Martin v. StateAnnotate this Case
639 S.W.2d 738 (1982)
277 Ark. 175
Tywanna MARTIN, Petitioner, v. STATE of Arkansas, Respondent.
No. CR 78-165.
Supreme Court of Arkansas.
October 11, 1982.
Tywanna Martin, pro se.
Steve Clark, Atty. Gen. by Arnold Jochums, Asst. Atty. Gen., Little Rock, for respondent.
Petitioner Tywanna Martin was convicted by a jury of capital murder and kidnapping. She was sentenced to life imprisonment without parole for murder and 20 years imprisonment for kidnapping. The sentences were ordered served consecutively. We affirmed. Hallman & Martin v. State, 264 Ark. 900, 575 S.W.2d 688 (1979). Petitioner now seeks permission to proceed under Arkansas Criminal Procedure Rule 37 for postconviction relief.
Rule 37.2(c) provides that a petition under Rule 37 must be filed within three (3) years of the date of commitment unless the ground for relief would render the judgment void. Petitioner was committed to the Arkansas Department of Correction on April 17, 1978. Her petition is therefore untimely unless we find a ground for relief alleged which would render the judgment for murder or kidnapping void. We find no such ground with regard to the murder *739 conviction but do find reason to set aside the 20 year sentence for kidnapping.
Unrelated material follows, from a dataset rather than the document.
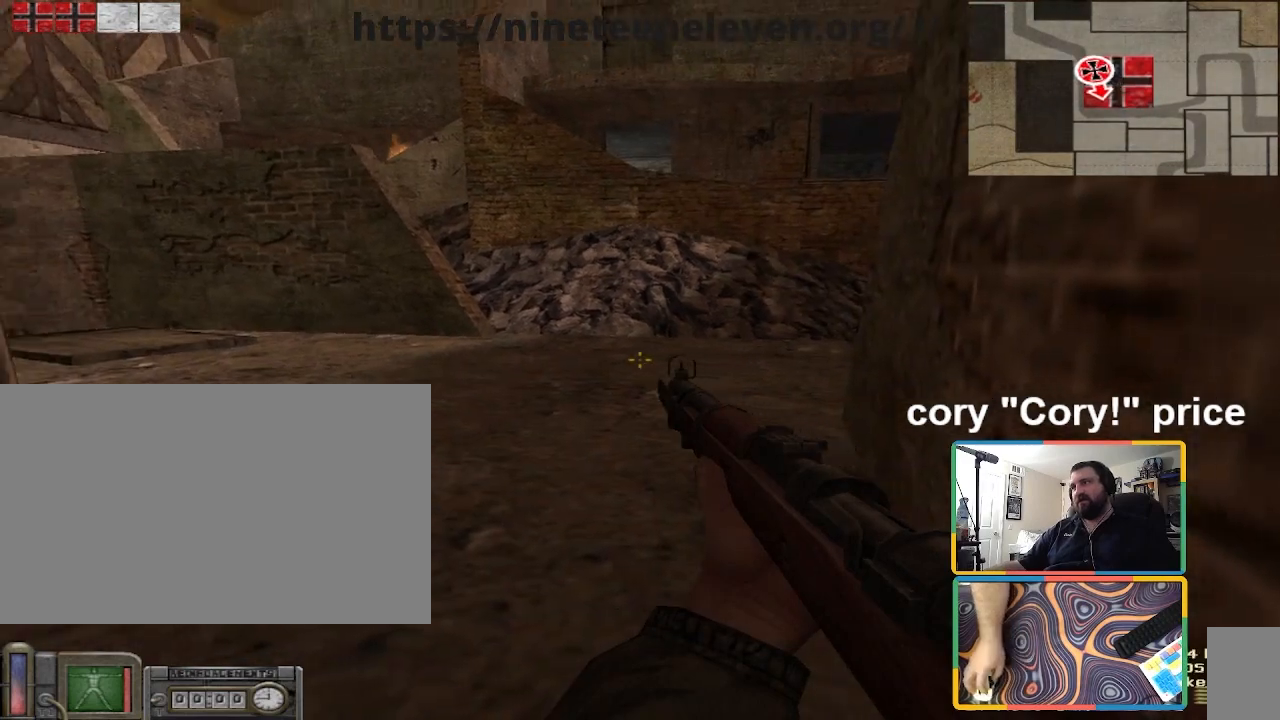
{"keys": ["ctrl", "d"], "mouse": [], "events": [[501, "d", "down"]]}
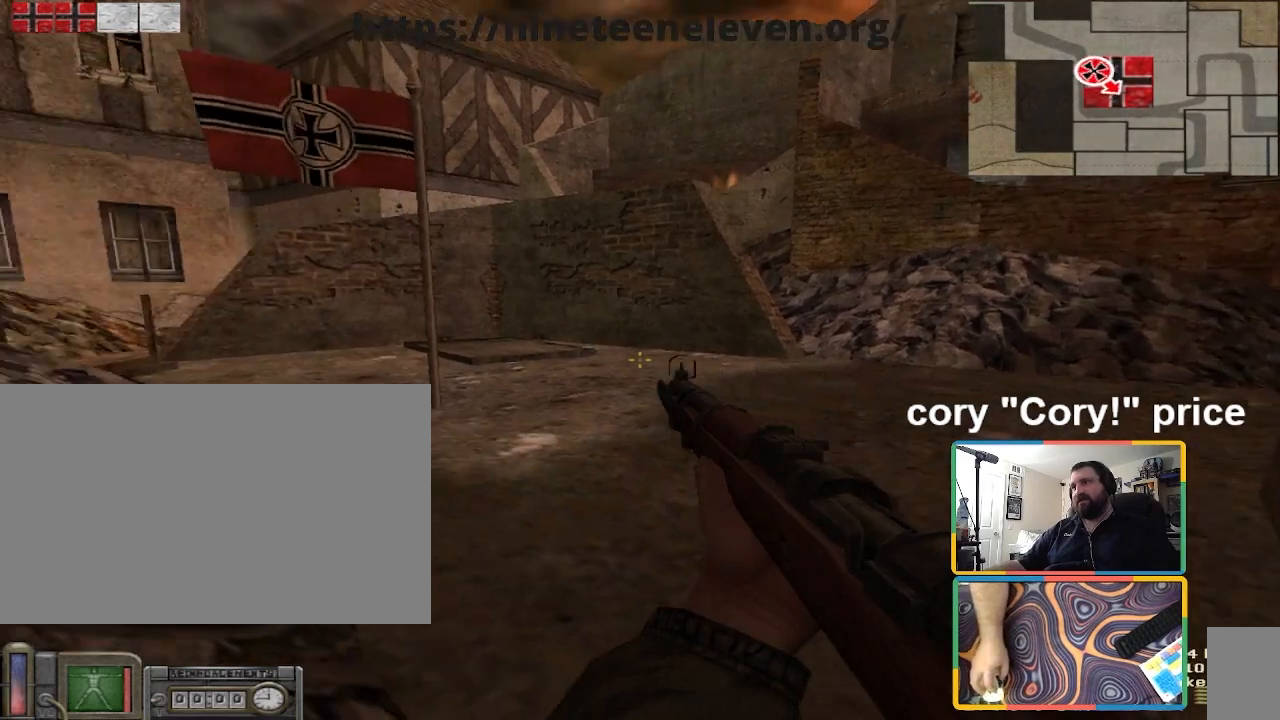
{"keys": ["ctrl", "d"], "mouse": [], "events": []}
Petitioner alleges that it was improper for her to be convicted and sentenced for capital murder and kidnapping since kidnapping was the underlying specified felony to the charge of capital murder. She asserts that the conviction violated the constitutional prohibition against double jeopardy
This Court has held that when a criminal offense by definition includes a lesser offense, a conviction cannot be had for both offenses under Ark.Stat.Ann. § 41-105(1)(a) (Repl.1977). Rowe v. State, 275 Ark. 37, 627 S.W.2d 16 (1982); Singleton v. State, 274 Ark. 126, 623 S.W.2d 180 (1981); Simpson v. State, 274 Ark. 188, 623 S.W.2d 200 (1981); Swaite v. State, 272 Ark. 128, 612 S.W.2d 307 (1981). The statute provides:(1) When the same conduct of a defendant may establish the commission of more than one offense, the defendant may be prosecuted for each such offense. He may not, however, be convicted of more than one offense, if: (a) one offense is included in the other as defined in subsection (2); (2) A defendant may be convicted of one offense included in another offense with which he is charged. An offense is so included if: (a) it is established by proof of the same or less than all the elements required to establish the commission of the offense (required to establish the commission of the offense) charged; or (b) it consists of an attempt to commit the offense charged or to commit an offense otherwise included within it; or (c) it differs from the offense charged only in the respect that a less serious risk of injury to the same person, property, or public interest or a lesser kind of culpable mental state suffices to establish its commission.
In proving the elements of capital murder, it is necessary to prove the elements of kidnapping. In light of our recent holdings in regard to Ark.Stat.Ann. § 41-105(1)(a) in Rowe, Singleton, Simpson and Swaite, supra, we find that the trial court did not have the authority to convict petitioner of kidnapping. The judgment is therefore void, and, in accordance with Rule 37.1, we set aside petitioner's conviction and sentence for the lesser included offense of kidnapping. The conviction and sentence for capital murder are not disturbed.
Petitioner also raises six (6) allegations of ineffective assistance of counsel. None of the allegations is sufficient to render the judgment in petitioner's case void. Accordingly, they are untimely raised.
Petition granted in part and denied in part.